First, PyMeda expects the input data to either be a string pointing to a csv file or a Pandas dataframe. Make sure that the first row corresponds to the feature names and you remove any columns without meaningful information (e.g. unique identifiers, etc).

Secondly, the following plots can be generated using PyMeda:

Representative Heatmap - plots all data points as a heatmap
Ridge Line Plot - plots each feature as a density
Location Heatmap - plots mean and median of each feature as heatmap
Location Lines - plots mean and median of each feature as lines
Scree Plot - computes the explained variance after computing PCA of each component
Correlation Matrix - correlation of features
Hierarchical Gaussian Mixture Model Plots - clustering of data
1. Dendogram
2. Pair Plot
3. Stacked Means
4. Mean Heatmap
5. Mean Lines

You can run each plots individually (if you know what you want), or use the run_all function to generate all of the above plots. Note: Pair plot for clustering will not be made if number of samples is > 1000 due to issues with plotly.

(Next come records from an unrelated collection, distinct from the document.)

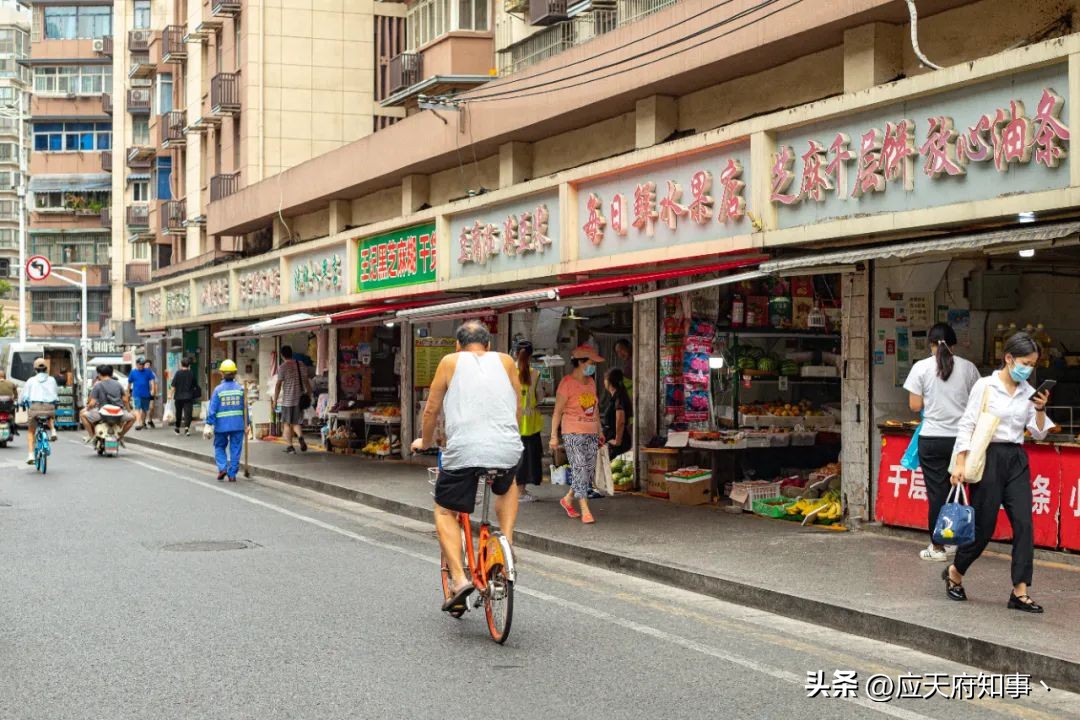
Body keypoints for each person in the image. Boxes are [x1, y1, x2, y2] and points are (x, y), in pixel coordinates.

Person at [410, 320, 523, 613]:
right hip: (507, 447)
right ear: (488, 345)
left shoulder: (450, 361)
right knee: (508, 484)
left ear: (458, 345)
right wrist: (511, 438)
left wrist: (424, 441)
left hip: (465, 451)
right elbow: (517, 405)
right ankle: (506, 540)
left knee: (445, 510)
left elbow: (432, 408)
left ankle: (459, 580)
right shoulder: (507, 361)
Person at [944, 332, 1053, 613]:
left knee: (1024, 525)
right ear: (1008, 358)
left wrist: (1040, 409)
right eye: (1025, 362)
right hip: (988, 457)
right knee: (983, 527)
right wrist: (959, 462)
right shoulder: (986, 386)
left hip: (1016, 458)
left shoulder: (1029, 392)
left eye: (1032, 364)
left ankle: (1020, 591)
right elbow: (967, 424)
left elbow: (1039, 434)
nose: (1028, 369)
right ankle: (956, 571)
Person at [903, 323, 980, 562]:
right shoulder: (968, 368)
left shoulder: (921, 368)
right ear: (953, 344)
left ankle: (937, 547)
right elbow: (978, 403)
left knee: (937, 494)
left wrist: (935, 400)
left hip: (933, 439)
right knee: (957, 490)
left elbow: (914, 406)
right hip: (962, 440)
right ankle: (954, 541)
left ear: (931, 344)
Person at [550, 345, 605, 524]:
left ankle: (567, 499)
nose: (593, 367)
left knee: (587, 472)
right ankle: (585, 509)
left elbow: (595, 409)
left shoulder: (591, 382)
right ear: (581, 362)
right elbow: (557, 412)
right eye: (591, 363)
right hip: (572, 431)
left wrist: (600, 430)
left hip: (591, 432)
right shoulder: (566, 383)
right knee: (580, 468)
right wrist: (553, 436)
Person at [203, 359, 246, 482]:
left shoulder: (218, 390)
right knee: (236, 449)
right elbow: (245, 408)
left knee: (219, 446)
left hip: (221, 425)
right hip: (238, 424)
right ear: (234, 373)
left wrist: (209, 423)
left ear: (222, 373)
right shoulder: (241, 389)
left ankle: (222, 468)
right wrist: (247, 423)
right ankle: (232, 473)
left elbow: (212, 409)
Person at [514, 340, 544, 503]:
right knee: (527, 460)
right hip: (530, 425)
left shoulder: (508, 371)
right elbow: (540, 396)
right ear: (530, 356)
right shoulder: (535, 374)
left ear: (515, 353)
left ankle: (515, 490)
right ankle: (520, 492)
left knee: (516, 458)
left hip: (512, 424)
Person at [80, 365, 135, 443]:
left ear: (99, 374)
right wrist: (129, 411)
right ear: (111, 374)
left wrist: (88, 408)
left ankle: (91, 435)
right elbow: (125, 400)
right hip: (118, 414)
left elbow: (92, 403)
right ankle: (120, 436)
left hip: (103, 414)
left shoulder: (97, 385)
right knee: (133, 418)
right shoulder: (118, 384)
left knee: (82, 415)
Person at [273, 345, 311, 454]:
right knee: (296, 422)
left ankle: (290, 447)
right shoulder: (301, 364)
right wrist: (309, 394)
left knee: (286, 423)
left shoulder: (283, 367)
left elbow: (278, 384)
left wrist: (275, 400)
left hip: (287, 401)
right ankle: (300, 437)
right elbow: (306, 382)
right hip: (299, 399)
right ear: (292, 353)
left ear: (282, 355)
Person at [23, 358, 58, 464]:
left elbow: (25, 396)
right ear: (46, 369)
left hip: (35, 408)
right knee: (50, 415)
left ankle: (30, 455)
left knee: (30, 431)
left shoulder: (30, 380)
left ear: (35, 369)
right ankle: (53, 430)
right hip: (49, 407)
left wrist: (22, 403)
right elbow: (56, 394)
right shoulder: (52, 380)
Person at [603, 367, 633, 459]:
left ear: (609, 381)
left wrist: (617, 440)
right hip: (615, 441)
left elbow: (620, 420)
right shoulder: (618, 397)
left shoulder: (618, 398)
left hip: (618, 443)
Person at [170, 358, 199, 436]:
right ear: (189, 365)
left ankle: (177, 428)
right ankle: (187, 429)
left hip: (178, 397)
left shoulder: (178, 373)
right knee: (188, 413)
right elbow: (195, 385)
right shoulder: (191, 373)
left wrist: (170, 395)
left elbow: (173, 386)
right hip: (188, 397)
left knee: (178, 413)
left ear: (181, 364)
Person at [128, 357, 157, 430]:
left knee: (144, 409)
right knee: (137, 408)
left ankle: (143, 422)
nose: (142, 365)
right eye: (140, 364)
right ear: (137, 364)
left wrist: (153, 389)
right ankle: (139, 423)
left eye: (143, 364)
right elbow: (129, 383)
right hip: (136, 393)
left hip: (146, 393)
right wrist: (128, 392)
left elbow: (152, 380)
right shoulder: (133, 372)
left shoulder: (148, 371)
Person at [144, 359, 158, 428]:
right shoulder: (141, 373)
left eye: (149, 365)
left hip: (151, 393)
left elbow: (155, 384)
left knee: (151, 408)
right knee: (143, 408)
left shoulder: (152, 374)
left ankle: (149, 420)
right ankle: (143, 422)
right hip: (143, 393)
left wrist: (155, 392)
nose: (147, 366)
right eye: (146, 365)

Lastly, you can also save the outputs as an html file by using the generate_report function.

In [3]:

#Create iris dataset in pandas dataframe
iris = datasets.load_iris()
data = iris.data
columns = iris.feature_names
iris_df = pd.DataFrame(data=data, columns=columns)

title = 'Iris Dataset' #Set title
cluster_levels = 2 #Set number of times to cluster.

meda = Meda(data=iris_df, title=title, cluster_levels=cluster_levels)

In [4]:

#You can make individual plots by calling the class methods
meda.correlation_matrix()

In [5]:

meda.cluster_pair_plot()

In [6]:

#You can also make all plots at once.
meda.run_all()

In [7]:

#Generate a static HTML report
out_dir = './'
meda.generate_report(out_dir)

Report saved at ./2018-10-01_Iris Dataset.html

In [ ]: